The keen sense of injustice created by this general situation may be sharpened somewhat by the announcement on 11 October 2010 of the way in which the increase in the standard rate of VAT will impact on SDLT in regard to rental leases.
Rental leases issued on or after 27 July 2010 must have been issued in the knowledge that the VAT rate would increase to 20% on 4 January 2011. Accordingly, the future VAT inclusive rents applicable under the lease could be calculated taking into account the increase in the VAT rate. This means that the SDLT calculation will inevitably be higher unless the lease is extremely short.
It is worth bearing in mind, of course, that the timing of quarterly rent payments will have an impact on the effective date at which the higher rate of VAT will apply to any given rent charge. It would not be right simply to time apportion the lease using 4 January 2011 as the date of the switch, since any invoice issued under normal tax point rules prior to 4 January 2011 would be likely to enjoy the 17.5% rate of VAT until the first invoice or payment following after 4 January 2011, and this means that the 17.5% rate is preserved in economic terms for the full first quarter of 2011. But that is a mere quibble, because the effective rate of SDLT will have nonetheless increased on such leases.
And, if you were fortunate enough to enter into your lease prior to 27 July 2010 then you could not have known, (notwithstanding a strong ability to guess, particularly by reference to the Bill which was introducing the measure) that the VAT rate was going to increase. The rules allow you to value your prospective rent as at the time that the lease is issued, and not to crystal ball gaze about potential VAT rate increases.

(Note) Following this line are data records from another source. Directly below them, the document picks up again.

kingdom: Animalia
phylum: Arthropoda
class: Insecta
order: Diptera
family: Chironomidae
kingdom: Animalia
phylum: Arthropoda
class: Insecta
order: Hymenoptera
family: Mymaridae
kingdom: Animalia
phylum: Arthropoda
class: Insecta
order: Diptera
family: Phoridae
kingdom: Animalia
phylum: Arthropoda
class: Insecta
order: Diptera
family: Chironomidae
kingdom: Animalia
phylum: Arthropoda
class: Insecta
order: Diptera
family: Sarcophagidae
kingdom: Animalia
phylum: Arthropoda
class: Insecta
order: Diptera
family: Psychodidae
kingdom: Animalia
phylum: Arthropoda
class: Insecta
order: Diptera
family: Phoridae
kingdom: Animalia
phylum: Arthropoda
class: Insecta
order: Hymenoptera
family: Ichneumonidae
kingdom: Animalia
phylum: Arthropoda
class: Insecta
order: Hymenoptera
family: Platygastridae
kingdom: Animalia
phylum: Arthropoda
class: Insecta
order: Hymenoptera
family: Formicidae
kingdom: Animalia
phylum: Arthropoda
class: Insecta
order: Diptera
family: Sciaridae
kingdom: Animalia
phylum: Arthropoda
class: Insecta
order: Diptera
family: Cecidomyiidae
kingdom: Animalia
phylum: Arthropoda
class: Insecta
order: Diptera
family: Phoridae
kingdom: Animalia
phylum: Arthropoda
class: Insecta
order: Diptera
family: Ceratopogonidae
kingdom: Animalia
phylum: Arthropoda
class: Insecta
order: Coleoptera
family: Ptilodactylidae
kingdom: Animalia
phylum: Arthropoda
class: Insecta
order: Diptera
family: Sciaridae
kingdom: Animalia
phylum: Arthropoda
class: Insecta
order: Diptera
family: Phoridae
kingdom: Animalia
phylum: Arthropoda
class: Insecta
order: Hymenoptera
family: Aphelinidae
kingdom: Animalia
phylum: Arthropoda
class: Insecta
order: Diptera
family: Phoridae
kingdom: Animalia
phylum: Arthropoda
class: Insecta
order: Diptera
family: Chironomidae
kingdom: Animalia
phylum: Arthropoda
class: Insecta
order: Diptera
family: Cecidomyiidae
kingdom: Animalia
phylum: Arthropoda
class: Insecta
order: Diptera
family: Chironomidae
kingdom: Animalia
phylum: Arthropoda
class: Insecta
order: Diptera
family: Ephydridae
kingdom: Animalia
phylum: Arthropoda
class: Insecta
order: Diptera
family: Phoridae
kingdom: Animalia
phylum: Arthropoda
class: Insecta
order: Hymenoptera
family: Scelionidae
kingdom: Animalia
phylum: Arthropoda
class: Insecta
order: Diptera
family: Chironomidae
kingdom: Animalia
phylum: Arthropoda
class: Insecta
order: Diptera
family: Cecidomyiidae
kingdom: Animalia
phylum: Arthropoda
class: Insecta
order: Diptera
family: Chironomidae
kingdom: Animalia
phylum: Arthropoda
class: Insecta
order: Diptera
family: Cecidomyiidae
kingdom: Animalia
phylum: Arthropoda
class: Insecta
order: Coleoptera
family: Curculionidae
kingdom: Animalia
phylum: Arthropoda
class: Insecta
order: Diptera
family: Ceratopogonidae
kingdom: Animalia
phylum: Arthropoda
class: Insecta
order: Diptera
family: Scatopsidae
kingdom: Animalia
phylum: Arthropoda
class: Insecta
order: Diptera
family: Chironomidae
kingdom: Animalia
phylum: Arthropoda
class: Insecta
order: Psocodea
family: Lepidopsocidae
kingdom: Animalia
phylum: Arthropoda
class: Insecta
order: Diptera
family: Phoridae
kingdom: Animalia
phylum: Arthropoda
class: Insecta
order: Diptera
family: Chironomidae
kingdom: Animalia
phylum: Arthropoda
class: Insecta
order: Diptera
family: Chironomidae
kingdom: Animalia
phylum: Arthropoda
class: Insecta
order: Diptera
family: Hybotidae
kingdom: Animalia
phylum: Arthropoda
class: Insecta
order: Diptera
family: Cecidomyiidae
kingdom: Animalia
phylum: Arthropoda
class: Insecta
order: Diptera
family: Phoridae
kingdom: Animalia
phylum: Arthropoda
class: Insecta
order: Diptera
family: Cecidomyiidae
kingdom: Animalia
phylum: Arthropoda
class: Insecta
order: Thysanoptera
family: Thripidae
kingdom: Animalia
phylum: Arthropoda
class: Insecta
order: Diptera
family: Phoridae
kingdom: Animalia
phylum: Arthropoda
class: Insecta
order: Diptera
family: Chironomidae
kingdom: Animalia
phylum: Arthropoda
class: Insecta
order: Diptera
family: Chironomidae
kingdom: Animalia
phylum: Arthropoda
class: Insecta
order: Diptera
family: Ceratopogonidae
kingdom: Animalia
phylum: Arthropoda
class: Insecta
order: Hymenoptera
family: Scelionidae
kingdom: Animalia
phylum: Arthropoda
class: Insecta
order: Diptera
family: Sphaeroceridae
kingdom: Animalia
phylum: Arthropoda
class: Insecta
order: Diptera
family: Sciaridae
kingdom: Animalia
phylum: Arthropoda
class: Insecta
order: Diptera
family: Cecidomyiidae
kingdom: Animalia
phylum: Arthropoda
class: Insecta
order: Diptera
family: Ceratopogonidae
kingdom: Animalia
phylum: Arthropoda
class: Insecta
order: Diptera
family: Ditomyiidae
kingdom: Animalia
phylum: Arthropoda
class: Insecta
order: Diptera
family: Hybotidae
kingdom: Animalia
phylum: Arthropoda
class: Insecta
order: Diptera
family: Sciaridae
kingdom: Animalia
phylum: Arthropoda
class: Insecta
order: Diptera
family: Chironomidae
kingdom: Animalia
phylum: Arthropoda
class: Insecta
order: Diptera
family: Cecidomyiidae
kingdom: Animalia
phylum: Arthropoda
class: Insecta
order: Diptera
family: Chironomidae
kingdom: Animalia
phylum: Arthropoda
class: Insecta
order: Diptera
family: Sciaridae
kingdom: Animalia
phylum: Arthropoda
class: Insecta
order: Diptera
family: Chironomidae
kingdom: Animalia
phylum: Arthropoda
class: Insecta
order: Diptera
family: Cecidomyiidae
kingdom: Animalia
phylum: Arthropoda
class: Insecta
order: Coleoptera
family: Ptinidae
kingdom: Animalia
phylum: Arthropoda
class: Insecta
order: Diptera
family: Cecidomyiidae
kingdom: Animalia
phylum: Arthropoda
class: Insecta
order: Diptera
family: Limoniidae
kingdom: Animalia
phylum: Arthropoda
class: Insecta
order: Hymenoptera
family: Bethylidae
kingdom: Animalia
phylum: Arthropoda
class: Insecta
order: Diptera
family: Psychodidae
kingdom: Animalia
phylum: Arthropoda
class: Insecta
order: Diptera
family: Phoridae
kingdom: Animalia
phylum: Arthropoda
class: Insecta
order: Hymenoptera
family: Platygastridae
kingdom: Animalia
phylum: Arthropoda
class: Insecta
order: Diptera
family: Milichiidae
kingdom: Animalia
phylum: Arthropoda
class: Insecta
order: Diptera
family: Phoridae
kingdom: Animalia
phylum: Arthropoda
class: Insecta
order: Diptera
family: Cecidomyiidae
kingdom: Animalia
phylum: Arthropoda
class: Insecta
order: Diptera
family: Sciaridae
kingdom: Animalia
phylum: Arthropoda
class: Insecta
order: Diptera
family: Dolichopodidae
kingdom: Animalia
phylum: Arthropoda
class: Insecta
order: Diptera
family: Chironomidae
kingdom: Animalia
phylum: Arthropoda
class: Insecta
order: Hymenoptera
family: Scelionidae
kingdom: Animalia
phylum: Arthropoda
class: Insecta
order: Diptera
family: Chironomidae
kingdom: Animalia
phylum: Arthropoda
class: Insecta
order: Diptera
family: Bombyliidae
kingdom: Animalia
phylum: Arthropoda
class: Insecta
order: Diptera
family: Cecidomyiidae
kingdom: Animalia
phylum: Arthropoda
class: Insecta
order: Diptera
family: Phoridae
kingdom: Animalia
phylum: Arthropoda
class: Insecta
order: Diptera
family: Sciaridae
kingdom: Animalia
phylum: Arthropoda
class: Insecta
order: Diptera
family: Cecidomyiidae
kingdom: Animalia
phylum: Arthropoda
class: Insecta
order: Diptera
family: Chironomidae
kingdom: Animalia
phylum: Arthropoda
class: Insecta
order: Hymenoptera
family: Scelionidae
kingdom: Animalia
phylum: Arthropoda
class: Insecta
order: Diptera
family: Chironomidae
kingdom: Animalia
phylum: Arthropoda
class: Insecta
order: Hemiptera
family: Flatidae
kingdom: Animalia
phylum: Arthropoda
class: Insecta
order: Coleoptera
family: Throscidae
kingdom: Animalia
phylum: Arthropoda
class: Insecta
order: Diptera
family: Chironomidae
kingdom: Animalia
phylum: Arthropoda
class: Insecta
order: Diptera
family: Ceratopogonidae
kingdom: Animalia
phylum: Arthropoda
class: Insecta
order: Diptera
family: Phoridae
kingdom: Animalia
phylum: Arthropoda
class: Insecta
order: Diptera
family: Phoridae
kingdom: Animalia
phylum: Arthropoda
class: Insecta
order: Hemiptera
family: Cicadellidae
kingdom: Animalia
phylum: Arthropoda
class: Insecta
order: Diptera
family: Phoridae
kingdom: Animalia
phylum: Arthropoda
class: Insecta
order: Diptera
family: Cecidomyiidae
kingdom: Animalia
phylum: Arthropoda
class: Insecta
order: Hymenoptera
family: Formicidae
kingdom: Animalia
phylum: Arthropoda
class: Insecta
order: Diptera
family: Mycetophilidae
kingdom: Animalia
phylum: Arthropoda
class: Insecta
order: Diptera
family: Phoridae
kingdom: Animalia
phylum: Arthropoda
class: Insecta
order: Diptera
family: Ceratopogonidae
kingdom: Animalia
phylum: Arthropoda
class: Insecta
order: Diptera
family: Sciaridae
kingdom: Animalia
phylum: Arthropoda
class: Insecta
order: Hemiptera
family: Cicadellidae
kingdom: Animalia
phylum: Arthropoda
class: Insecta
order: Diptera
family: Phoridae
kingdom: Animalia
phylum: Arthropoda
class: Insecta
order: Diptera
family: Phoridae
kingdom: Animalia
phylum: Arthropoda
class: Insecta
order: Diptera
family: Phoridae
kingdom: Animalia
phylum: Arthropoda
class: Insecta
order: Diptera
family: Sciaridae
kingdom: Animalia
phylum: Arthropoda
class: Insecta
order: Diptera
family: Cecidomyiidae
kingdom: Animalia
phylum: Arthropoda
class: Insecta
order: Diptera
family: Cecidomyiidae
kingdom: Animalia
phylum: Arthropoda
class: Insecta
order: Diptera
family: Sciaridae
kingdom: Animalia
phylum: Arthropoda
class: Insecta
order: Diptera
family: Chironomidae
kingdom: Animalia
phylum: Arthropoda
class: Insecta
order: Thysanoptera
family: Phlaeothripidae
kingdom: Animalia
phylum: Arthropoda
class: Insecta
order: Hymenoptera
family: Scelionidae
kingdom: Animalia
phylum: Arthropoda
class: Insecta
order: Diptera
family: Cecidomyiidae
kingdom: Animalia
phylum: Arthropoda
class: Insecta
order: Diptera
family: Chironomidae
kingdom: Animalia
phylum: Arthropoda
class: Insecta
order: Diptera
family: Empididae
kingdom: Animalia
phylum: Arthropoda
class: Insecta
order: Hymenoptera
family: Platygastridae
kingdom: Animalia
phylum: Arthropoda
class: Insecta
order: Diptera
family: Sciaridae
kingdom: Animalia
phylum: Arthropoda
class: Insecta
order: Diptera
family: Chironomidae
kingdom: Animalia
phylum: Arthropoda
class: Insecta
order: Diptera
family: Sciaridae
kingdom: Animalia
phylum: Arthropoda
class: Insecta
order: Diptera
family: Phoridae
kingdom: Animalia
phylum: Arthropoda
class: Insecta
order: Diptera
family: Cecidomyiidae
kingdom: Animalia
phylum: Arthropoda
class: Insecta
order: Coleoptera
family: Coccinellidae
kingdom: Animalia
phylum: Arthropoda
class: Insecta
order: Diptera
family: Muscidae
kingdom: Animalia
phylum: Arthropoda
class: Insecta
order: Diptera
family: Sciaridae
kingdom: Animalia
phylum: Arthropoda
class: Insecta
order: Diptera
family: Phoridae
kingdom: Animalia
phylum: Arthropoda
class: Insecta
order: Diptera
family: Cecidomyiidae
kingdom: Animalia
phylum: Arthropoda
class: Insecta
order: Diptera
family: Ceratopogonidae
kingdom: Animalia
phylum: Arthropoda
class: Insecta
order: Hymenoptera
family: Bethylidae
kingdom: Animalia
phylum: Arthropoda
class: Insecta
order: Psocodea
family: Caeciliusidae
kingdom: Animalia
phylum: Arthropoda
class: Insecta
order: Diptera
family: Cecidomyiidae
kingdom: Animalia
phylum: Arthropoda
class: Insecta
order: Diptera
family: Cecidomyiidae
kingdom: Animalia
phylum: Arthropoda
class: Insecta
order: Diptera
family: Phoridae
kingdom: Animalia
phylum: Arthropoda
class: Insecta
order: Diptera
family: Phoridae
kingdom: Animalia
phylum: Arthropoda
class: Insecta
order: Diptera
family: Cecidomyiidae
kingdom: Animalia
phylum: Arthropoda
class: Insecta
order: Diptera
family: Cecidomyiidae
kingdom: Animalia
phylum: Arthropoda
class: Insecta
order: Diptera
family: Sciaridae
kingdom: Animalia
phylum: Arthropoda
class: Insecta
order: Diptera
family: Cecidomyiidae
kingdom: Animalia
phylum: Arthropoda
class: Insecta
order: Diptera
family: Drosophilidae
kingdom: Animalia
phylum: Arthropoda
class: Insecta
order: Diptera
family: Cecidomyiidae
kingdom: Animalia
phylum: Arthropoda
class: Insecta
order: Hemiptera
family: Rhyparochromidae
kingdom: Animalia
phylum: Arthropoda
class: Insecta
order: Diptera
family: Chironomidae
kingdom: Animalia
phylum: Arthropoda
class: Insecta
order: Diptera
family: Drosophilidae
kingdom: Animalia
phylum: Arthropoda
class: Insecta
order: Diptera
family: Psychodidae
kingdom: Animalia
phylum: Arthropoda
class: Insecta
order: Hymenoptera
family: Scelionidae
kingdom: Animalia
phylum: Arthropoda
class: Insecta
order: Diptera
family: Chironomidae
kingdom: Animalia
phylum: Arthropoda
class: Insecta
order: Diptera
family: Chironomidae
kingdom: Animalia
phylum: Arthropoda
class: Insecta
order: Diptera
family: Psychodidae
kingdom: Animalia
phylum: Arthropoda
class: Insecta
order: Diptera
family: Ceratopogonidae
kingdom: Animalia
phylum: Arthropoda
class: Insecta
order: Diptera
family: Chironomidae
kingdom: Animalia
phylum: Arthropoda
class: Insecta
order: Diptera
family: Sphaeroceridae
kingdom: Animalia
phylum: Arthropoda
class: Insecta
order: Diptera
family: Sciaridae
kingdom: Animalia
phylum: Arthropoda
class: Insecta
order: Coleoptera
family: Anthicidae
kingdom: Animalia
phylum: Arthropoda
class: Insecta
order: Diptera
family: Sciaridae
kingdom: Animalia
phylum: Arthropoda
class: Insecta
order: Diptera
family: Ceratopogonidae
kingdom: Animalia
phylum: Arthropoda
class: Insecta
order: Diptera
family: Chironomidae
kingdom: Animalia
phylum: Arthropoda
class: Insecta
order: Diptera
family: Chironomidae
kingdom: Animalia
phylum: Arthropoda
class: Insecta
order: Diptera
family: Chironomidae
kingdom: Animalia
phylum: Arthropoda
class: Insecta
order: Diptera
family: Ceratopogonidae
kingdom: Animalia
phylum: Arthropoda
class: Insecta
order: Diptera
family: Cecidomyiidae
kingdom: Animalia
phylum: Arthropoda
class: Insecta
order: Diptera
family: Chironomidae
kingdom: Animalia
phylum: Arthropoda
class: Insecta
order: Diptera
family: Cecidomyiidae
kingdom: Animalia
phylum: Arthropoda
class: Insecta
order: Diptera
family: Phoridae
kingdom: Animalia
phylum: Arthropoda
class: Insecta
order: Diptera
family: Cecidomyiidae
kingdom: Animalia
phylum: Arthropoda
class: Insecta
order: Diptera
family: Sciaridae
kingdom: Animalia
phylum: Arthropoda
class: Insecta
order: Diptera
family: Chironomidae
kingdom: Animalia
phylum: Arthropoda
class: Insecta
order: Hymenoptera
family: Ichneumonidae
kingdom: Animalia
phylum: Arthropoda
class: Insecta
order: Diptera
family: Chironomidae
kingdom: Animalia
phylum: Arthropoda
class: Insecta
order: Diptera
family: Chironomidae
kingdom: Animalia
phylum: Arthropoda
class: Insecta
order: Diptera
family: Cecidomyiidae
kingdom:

Furthermore, so the guidance tells us, one would not expect to have to take into account the increase in the rate of VAT on the basis of any ”abnormal” increase in rent arising at the five year break. The rules for SDLT, of course, allow for further SDLT to be paid if there is an abnormal level of increase at the break, but if no such increase occurs, the SDLT is not adjusted from the original declaration. However, in determining what is an abnormal increase, any increase in the rate of VAT can apparently be ignored, and this means that for most circumstances the increase in the rate of VAT will have no impact. But that is not so in cases where the underlying net rent increases abnormally under this rule. HMRC confirms that in that particular instance any recalculation that is required of the value of the rent arising after the break will have to include VAT at the new rate. So, if one has entered into a lease which is subject to this exceptional revaluation, and even though the lease is entered into before 27 July 2010, the higher rate of VAT bites on the post break SDLT calculation after all.
This creates an unlevel playing field as between leases which did not trigger that recalculation mechanism, and those that did. It is double taxation, with an extra dollop of further taxation for some unfortunate lessees.